§ Exercise directions
A word-for-word repeat of the records below is what this calls for.

═══ Source data

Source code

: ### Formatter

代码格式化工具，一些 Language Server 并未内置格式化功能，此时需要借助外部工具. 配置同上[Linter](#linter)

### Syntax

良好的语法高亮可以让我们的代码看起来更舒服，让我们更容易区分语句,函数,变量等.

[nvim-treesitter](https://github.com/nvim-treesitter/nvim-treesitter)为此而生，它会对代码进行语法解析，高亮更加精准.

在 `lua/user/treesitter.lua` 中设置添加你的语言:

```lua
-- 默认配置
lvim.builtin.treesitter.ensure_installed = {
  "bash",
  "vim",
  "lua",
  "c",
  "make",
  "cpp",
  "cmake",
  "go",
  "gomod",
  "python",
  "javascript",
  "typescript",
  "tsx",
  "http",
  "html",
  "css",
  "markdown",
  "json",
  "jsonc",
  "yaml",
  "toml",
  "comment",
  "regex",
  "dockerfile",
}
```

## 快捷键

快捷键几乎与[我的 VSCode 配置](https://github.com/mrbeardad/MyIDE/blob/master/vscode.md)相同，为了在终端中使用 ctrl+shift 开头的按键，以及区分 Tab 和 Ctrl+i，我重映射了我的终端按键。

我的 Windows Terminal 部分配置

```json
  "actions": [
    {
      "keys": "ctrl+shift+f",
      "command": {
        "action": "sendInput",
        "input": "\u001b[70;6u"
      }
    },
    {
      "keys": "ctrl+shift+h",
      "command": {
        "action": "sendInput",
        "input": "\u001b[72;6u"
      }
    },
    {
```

══════

§ Task output
Source code

: ### Formatter

代码格式化工具，一些 Language Server 并未内置格式化功能，此时需要借助外部工具. 配置同上[Linter](#linter)

### Syntax

良好的语法高亮可以让我们的代码看起来更舒服，让我们更容易区分语句,函数,变量等.

[nvim-treesitter](https://github.com/nvim-treesitter/nvim-treesitter)为此而生，它会对代码进行语法解析，高亮更加精准.

在 `lua/user/treesitter.lua` 中设置添加你的语言:

```lua
-- 默认配置
lvim.builtin.treesitter.ensure_installed = {
  "bash",
  "vim",
  "lua",
  "c",
  "make",
  "cpp",
  "cmake",
  "go",
  "gomod",
  "python",
  "javascript",
  "typescript",
  "tsx",
  "http",
  "html",
  "css",
  "markdown",
  "json",
  "jsonc",
  "yaml",
  "toml",
  "comment",
  "regex",
  "dockerfile",
}
```

## 快捷键

快捷键几乎与[我的 VSCode 配置](https://github.com/mrbeardad/MyIDE/blob/master/vscode.md)相同，为了在终端中使用 ctrl+shift 开头的按键，以及区分 Tab 和 Ctrl+i，我重映射了我的终端按键。

我的 Windows Terminal 部分配置

```json
  "actions": [
    {
      "keys": "ctrl+shift+f",
      "command": {
        "action": "sendInput",
        "input": "\u001b[70;6u"
      }
    },
    {
      "keys": "ctrl+shift+h",
      "command": {
        "action": "sendInput",
        "input": "\u001b[72;6u"
      }
    },
    {
```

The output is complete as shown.